* PROVIDED MATERIAL *

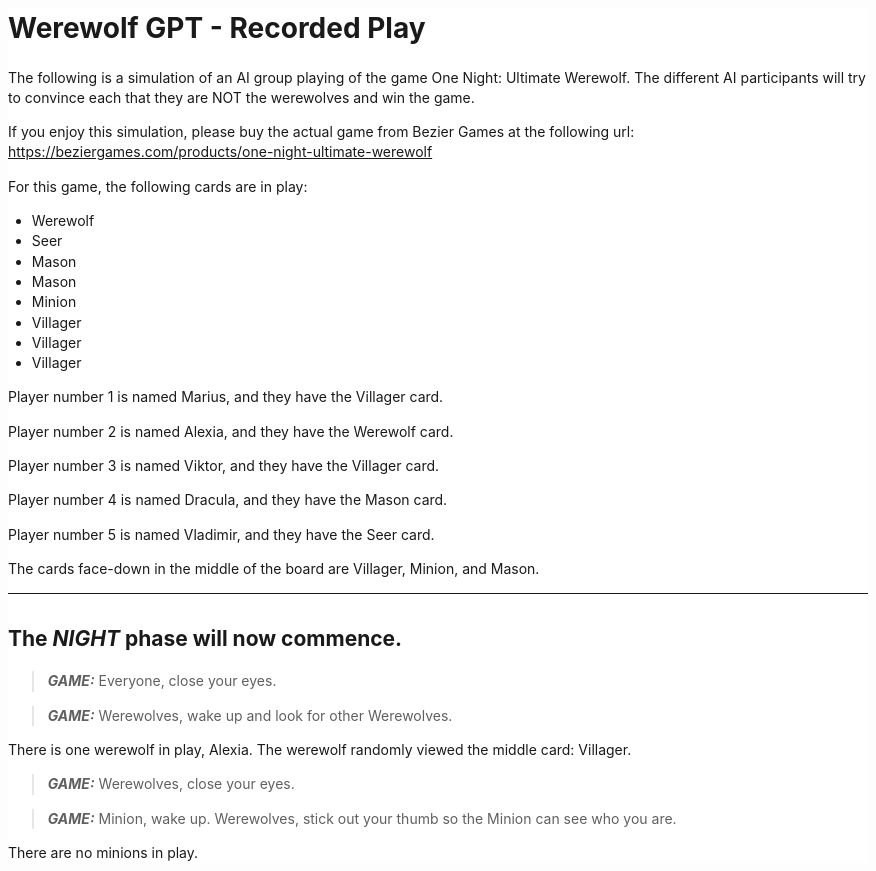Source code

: # Werewolf GPT - Recorded Play



The following is a simulation of an AI group playing of the game One Night: Ultimate Werewolf. The different AI participants will try to convince each that they are NOT the werewolves and win the game.

If you enjoy this simulation, please buy the actual game from Bezier Games at the following url: https://beziergames.com/products/one-night-ultimate-werewolf

For this game, the following cards are in play:


* Werewolf
* Seer
* Mason
* Mason
* Minion
* Villager
* Villager
* Villager


Player number 1 is named Marius, and they have the Villager card.


Player number 2 is named Alexia, and they have the Werewolf card.


Player number 3 is named Viktor, and they have the Villager card.


Player number 4 is named Dracula, and they have the Mason card.


Player number 5 is named Vladimir, and they have the Seer card.


The cards face-down in the middle of the board are Villager, Minion, and Mason.


---

## The ***NIGHT*** phase will now commence.


>***GAME:*** Everyone, close your eyes.


>***GAME:*** Werewolves, wake up and look for other Werewolves.


There is one werewolf in play, Alexia. The werewolf randomly viewed the middle card: Villager.


>***GAME:*** Werewolves, close your eyes.


>***GAME:*** Minion, wake up. Werewolves, stick out your thumb so the Minion can see who you are.


There are no minions in play.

* WHAT THE TASK REQUIRES *
Find the word "cards" in the entries, and copy every line it shows up in.

* COMPLETED EXERCISE *
For this game, the following cards are in play:
The cards face-down in the middle of the board are Villager, Minion, and Mason.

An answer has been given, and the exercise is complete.